WORK REQUEST: Each and every line of the data must appear exactly as given.

= Beginning of Section =

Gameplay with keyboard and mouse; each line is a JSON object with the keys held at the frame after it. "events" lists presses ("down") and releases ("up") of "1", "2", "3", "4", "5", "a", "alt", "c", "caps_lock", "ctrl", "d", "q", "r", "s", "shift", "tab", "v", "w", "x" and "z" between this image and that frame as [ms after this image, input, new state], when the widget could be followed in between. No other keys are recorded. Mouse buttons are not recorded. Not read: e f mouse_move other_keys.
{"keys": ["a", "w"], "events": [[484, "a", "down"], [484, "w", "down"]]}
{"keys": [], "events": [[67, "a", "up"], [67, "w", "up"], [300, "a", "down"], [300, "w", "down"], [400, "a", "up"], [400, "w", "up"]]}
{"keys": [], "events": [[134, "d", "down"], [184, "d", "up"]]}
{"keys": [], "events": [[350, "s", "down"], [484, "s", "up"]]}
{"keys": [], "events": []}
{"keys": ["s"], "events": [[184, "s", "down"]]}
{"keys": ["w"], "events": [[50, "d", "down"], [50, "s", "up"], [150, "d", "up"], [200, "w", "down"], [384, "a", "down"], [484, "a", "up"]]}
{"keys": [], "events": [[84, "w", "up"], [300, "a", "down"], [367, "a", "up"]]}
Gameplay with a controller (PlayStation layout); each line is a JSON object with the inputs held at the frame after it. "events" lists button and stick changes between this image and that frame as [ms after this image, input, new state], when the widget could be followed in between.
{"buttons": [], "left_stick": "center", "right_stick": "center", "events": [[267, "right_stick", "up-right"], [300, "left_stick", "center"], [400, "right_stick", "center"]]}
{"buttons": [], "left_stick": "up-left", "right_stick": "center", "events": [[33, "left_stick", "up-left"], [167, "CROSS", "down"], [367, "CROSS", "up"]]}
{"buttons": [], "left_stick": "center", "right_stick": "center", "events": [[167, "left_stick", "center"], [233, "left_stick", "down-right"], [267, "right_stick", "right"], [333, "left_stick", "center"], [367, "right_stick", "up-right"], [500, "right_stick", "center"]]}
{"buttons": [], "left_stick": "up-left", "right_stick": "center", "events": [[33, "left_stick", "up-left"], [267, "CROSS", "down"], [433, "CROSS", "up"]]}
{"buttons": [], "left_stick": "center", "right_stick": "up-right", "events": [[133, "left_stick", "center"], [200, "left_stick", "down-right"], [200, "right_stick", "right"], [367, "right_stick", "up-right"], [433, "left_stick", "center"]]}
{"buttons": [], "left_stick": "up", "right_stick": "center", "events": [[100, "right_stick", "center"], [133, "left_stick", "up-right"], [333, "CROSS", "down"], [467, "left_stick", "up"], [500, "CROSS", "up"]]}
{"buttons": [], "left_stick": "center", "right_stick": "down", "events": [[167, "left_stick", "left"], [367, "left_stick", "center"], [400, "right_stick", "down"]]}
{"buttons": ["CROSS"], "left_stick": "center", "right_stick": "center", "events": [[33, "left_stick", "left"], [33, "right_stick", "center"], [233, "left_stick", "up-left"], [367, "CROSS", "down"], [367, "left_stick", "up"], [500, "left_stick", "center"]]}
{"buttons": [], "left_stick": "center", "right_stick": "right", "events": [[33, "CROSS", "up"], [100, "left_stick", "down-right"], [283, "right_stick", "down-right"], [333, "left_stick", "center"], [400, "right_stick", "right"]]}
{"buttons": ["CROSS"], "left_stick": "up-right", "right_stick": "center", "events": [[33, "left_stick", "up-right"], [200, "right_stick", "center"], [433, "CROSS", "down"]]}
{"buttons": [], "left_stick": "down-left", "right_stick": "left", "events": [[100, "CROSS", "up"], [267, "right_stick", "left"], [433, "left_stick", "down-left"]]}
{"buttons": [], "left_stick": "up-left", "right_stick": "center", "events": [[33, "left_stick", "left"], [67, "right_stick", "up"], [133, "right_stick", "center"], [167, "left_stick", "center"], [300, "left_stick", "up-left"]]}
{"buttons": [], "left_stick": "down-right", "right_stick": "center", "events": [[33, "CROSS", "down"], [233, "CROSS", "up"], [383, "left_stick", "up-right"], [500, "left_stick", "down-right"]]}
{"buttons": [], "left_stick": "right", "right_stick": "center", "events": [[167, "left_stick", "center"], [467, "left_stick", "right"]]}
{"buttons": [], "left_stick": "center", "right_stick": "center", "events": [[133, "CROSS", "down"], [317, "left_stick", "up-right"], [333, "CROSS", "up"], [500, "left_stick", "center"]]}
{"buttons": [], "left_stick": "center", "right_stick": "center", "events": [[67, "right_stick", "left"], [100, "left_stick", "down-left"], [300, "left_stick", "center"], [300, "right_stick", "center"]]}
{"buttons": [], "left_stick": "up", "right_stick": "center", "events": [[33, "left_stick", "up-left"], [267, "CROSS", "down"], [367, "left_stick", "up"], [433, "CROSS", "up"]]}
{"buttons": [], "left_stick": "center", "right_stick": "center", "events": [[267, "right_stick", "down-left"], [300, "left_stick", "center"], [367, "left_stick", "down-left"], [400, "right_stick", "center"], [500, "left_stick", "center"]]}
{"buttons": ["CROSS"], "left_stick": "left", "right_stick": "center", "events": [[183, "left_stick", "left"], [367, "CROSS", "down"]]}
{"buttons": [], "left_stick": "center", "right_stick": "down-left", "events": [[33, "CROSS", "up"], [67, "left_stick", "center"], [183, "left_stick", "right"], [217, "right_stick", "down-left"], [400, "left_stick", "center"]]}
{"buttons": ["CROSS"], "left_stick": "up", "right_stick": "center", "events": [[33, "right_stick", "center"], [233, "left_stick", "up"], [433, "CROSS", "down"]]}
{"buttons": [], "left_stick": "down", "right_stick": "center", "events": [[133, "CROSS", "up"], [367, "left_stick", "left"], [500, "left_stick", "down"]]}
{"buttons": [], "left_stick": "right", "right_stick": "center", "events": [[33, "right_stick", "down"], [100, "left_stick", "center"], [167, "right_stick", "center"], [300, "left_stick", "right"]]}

= End of Section =

TASK OUTPUT:
Gameplay with keyboard and mouse; each line is a JSON object with the keys held at the frame after it. "events" lists presses ("down") and releases ("up") of "1", "2", "3", "4", "5", "a", "alt", "c", "caps_lock", "ctrl", "d", "q", "r", "s", "shift", "tab", "v", "w", "x" and "z" between this image and that frame as [ms after this image, input, new state], when the widget could be followed in between. No other keys are recorded. Mouse buttons are not recorded. Not read: e f mouse_move other_keys.
{"keys": ["a", "w"], "events": [[484, "a", "down"], [484, "w", "down"]]}
{"keys": [], "events": [[67, "a", "up"], [67, "w", "up"], [300, "a", "down"], [300, "w", "down"], [400, "a", "up"], [400, "w", "up"]]}
{"keys": [], "events": [[134, "d", "down"], [184, "d", "up"]]}
{"keys": [], "events": [[350, "s", "down"], [484, "s", "up"]]}
{"keys": [], "events": []}
{"keys": ["s"], "events": [[184, "s", "down"]]}
{"keys": ["w"], "events": [[50, "d", "down"], [50, "s", "up"], [150, "d", "up"], [200, "w", "down"], [384, "a", "down"], [484, "a", "up"]]}
{"keys": [], "events": [[84, "w", "up"], [300, "a", "down"], [367, "a", "up"]]}
Gameplay with a controller (PlayStation layout); each line is a JSON object with the inputs held at the frame after it. "events" lists button and stick changes between this image and that frame as [ms after this image, input, new state], when the widget could be followed in between.
{"buttons": [], "left_stick": "center", "right_stick": "center", "events": [[267, "right_stick", "up-right"], [300, "left_stick", "center"], [400, "right_stick", "center"]]}
{"buttons": [], "left_stick": "up-left", "right_stick": "center", "events": [[33, "left_stick", "up-left"], [167, "CROSS", "down"], [367, "CROSS", "up"]]}
{"buttons": [], "left_stick": "center", "right_stick": "center", "events": [[167, "left_stick", "center"], [233, "left_stick", "down-right"], [267, "right_stick", "right"], [333, "left_stick", "center"], [367, "right_stick", "up-right"], [500, "right_stick", "center"]]}
{"buttons": [], "left_stick": "up-left", "right_stick": "center", "events": [[33, "left_stick", "up-left"], [267, "CROSS", "down"], [433, "CROSS", "up"]]}
{"buttons": [], "left_stick": "center", "right_stick": "up-right", "events": [[133, "left_stick", "center"], [200, "left_stick", "down-right"], [200, "right_stick", "right"], [367, "right_stick", "up-right"], [433, "left_stick", "center"]]}
{"buttons": [], "left_stick": "up", "right_stick": "center", "events": [[100, "right_stick", "center"], [133, "left_stick", "up-right"], [333, "CROSS", "down"], [467, "left_stick", "up"], [500, "CROSS", "up"]]}
{"buttons": [], "left_stick": "center", "right_stick": "down", "events": [[167, "left_stick", "left"], [367, "left_stick", "center"], [400, "right_stick", "down"]]}
{"buttons": ["CROSS"], "left_stick": "center", "right_stick": "center", "events": [[33, "left_stick", "left"], [33, "right_stick", "center"], [233, "left_stick", "up-left"], [367, "CROSS", "down"], [367, "left_stick", "up"], [500, "left_stick", "center"]]}
{"buttons": [], "left_stick": "center", "right_stick": "right", "events": [[33, "CROSS", "up"], [100, "left_stick", "down-right"], [283, "right_stick", "down-right"], [333, "left_stick", "center"], [400, "right_stick", "right"]]}
{"buttons": ["CROSS"], "left_stick": "up-right", "right_stick": "center", "events": [[33, "left_stick", "up-right"], [200, "right_stick", "center"], [433, "CROSS", "down"]]}
{"buttons": [], "left_stick": "down-left", "right_stick": "left", "events": [[100, "CROSS", "up"], [267, "right_stick", "left"], [433, "left_stick", "down-left"]]}
{"buttons": [], "left_stick": "up-left", "right_stick": "center", "events": [[33, "left_stick", "left"], [67, "right_stick", "up"], [133, "right_stick", "center"], [167, "left_stick", "center"], [300, "left_stick", "up-left"]]}
{"buttons": [], "left_stick": "down-right", "right_stick": "center", "events": [[33, "CROSS", "down"], [233, "CROSS", "up"], [383, "left_stick", "up-right"], [500, "left_stick", "down-right"]]}
{"buttons": [], "left_stick": "right", "right_stick": "center", "events": [[167, "left_stick", "center"], [467, "left_stick", "right"]]}
{"buttons": [], "left_stick": "center", "right_stick": "center", "events": [[133, "CROSS", "down"], [317, "left_stick", "up-right"], [333, "CROSS", "up"], [500, "left_stick", "center"]]}
{"buttons": [], "left_stick": "center", "right_stick": "center", "events": [[67, "right_stick", "left"], [100, "left_stick", "down-left"], [300, "left_stick", "center"], [300, "right_stick", "center"]]}
{"buttons": [], "left_stick": "up", "right_stick": "center", "events": [[33, "left_stick", "up-left"], [267, "CROSS", "down"], [367, "left_stick", "up"], [433, "CROSS", "up"]]}
{"buttons": [], "left_stick": "center", "right_stick": "center", "events": [[267, "right_stick", "down-left"], [300, "left_stick", "center"], [367, "left_stick", "down-left"], [400, "right_stick", "center"], [500, "left_stick", "center"]]}
{"buttons": ["CROSS"], "left_stick": "left", "right_stick": "center", "events": [[183, "left_stick", "left"], [367, "CROSS", "down"]]}
{"buttons": [], "left_stick": "center", "right_stick": "down-left", "events": [[33, "CROSS", "up"], [67, "left_stick", "center"], [183, "left_stick", "right"], [217, "right_stick", "down-left"], [400, "left_stick", "center"]]}
{"buttons": ["CROSS"], "left_stick": "up", "right_stick": "center", "events": [[33, "right_stick", "center"], [233, "left_stick", "up"], [433, "CROSS", "down"]]}
{"buttons": [], "left_stick": "down", "right_stick": "center", "events": [[133, "CROSS", "up"], [367, "left_stick", "left"], [500, "left_stick", "down"]]}
{"buttons": [], "left_stick": "right", "right_stick": "center", "events": [[33, "right_stick", "down"], [100, "left_stick", "center"], [167, "right_stick", "center"], [300, "left_stick", "right"]]}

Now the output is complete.